We’ve all heard the rumors that the average woman eats something like 6 lbs of lipstick in her lifetime, something which has never swayed anyone I know from buying their favorite shade. But this is just that, a rumor. Snopes.com managed to bust this legend by calculating exactly how many tubes of lipstick a person would have to go through to ingest 6 lbs of the stuff, and it was a staggering 454 to 1,512 tubes a year, and that each tube would have to be consumed in it’s entirety. No lipstick blotting, no lipstick kisses, no coffee cup smudges. So, okay, we don’t eat nearly as much lipstick as we’ve thought, but does that mean it’s still safe for us to use?
The answer, like so many things I’m finding these days, is harder firmly establish. Like almost all of the personal care products in our daily lives… the shampoos, bath soaps, deodorants, perfumes, nail polishes, body lotions, self tanners… lipstick does contain harmful chemicals that scientists and medical professionals don’t know anything about, and that the personal care industry is not interested in testing. So where does that leave us? It leaves us with lead in our lipstick, neurotoxins in our shampoo, hormone distruptors in our sunscreens, and carcinogens in us just about all of them. It’s an awful mess. We’re slowly waking up to the fact that we’ve been unwilling participants in what’s turning out to be a global human experiment with toxic chemicals. Parallel this with the USDA’s recent acknowledgement that the antibiotics that we pump into industrial factory farm animals have been creating dangerous resistant strains of bacteria, for which we are essentially defenseless. Well done America.

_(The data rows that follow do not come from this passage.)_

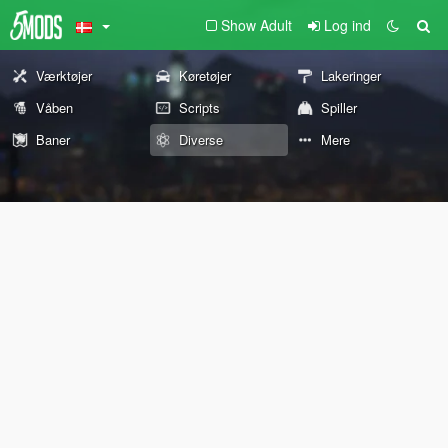
Show Adult
Log ind
Værktøjer
Køretøjer
Lakeringer
Våben
Scripts
Spiller
Baner
Diverse
Mere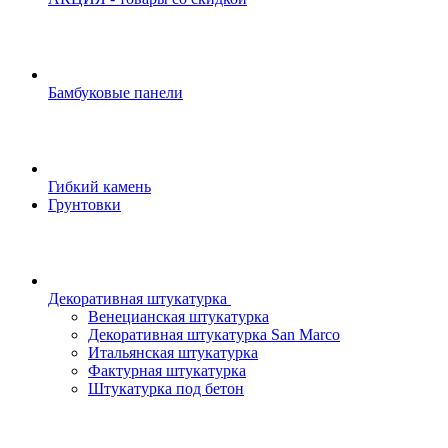
Бамбуковые панели
Гибкий камень
Грунтовки
Декоративная штукатурка
Венецианская штукатурка
Декоративная штукатурка San Marco
Итальянская штукатурка
Фактурная штукатурка
Штукатурка под бетон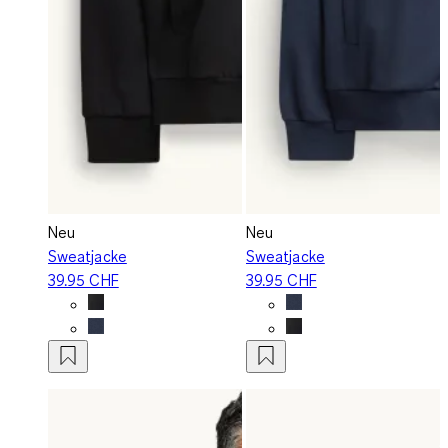
Neu
Neu
Sweatjacke
Sweatjacke
39.95 CHF
39.95 CHF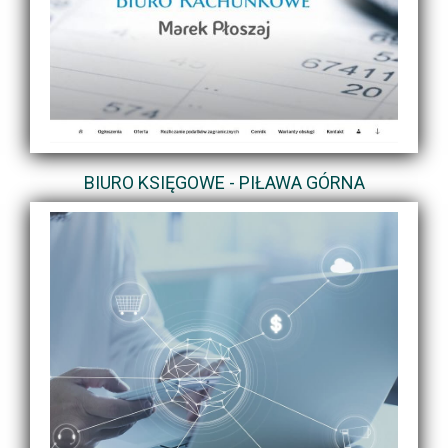
BIURO KSIĘGOWE - PIŁAWA GÓRNA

As Annie Leonard says in her new short on the topic of chemicals in our personal care products – the choice we think we have in the stores when seeking out these goods doesn’t amount to much choice at all. If we’re only presented with option that are toxic, what kind of choice is that? Sure, there are 5 gazillion types of shampoo, body lotions and toothpastes on the market, and that might seem like a lot of choices, but it’s really not, when they’re all bad for us. The same applies to our food… when the majority of our food is controlled by a few multinational industrial ag companies, and our only choice is what they choose to sell us, how much of a choice is that??

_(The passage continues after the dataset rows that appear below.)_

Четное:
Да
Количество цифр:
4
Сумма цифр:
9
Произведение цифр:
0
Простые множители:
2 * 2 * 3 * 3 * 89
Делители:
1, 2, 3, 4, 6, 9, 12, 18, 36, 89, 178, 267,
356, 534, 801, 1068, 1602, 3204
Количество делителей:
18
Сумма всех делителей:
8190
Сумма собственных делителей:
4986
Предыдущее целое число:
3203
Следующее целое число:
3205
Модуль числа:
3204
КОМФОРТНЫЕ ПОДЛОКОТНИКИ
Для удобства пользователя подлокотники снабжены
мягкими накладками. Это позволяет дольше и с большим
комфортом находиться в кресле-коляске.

But the first step to making better choices, is to know why the ones we have now aren’t that great. Turn over your shampoo bottle next time you take a shower and look carefully at the ingredients. Do you know what they are? If you google them, chances are you’ll be pretty horrified by not only where they come from, but what they have the potential to do to us. The industry who uses these chemicals argue that the levels to which we are being exposed to are tiny, and not worth worrying about. That would be a fine argument if we only used one single product a few times a year. We use dozens upon dozens of products every single day, year after year after year, and scientists aren’t sure what the cumulative effect of these chemicals are. Not to mention that the few chemicals that HAVE been tested have been tested in isolation, not along with the myriad of chemicals floating around inside us… scary interactions are bound to take place.

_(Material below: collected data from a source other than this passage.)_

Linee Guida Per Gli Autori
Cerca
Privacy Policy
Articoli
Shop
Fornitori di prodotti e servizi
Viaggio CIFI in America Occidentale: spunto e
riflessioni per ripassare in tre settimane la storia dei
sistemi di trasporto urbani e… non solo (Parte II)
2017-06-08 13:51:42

We seem to be on the cusp of an age of awareness. We learning more and more about how the things we use are made, and how it gets to us. We get upset when we discover lead in our children’s toys, melamine in our baby formula, and BPA in our plastics. When presented with the frightening facts of the things we consume, we start to demand cleaner, safer options. We’re fast approaching, and for many are already in, the age of real choice when it comes to our food. We can choose organic over non-organic. We can choose hormone free, pasture raised foods. Ten years ago these options did not exist.
Instead of lamenting the current, and still very toxic situation we’re living in, I’m inspired and enthusiastic about all the positive changes that ARE taking place. The organic movement is the largest growing sector of the foods industry by far. We have bills being introduced into Congress, like the Kid-Safe Chemical Act, that are making an effort to regulate what goes into the products we use every day. We have front page headlines proclaiming the public’s disapproval of antibiotics in our food supply. This is the era of the documentary film, where the truth behind our food industry is finally being revealed. It’s with this knowledge and understanding that we’ll demand, as a country, that the rules must change. No more BPA in anything. No more lead in anything. No melamine in our food – ever. No antibiotics or hormones in our foods. No harmful pesticides, fungicides, or herbicides on our crops. No factory farms, no ground water contamination…
Let’s consider the reality of the “choices” we currently have, and aim towards creating real choice. I don’t want to choose between bad and worse, I want to be able to chose between better and best!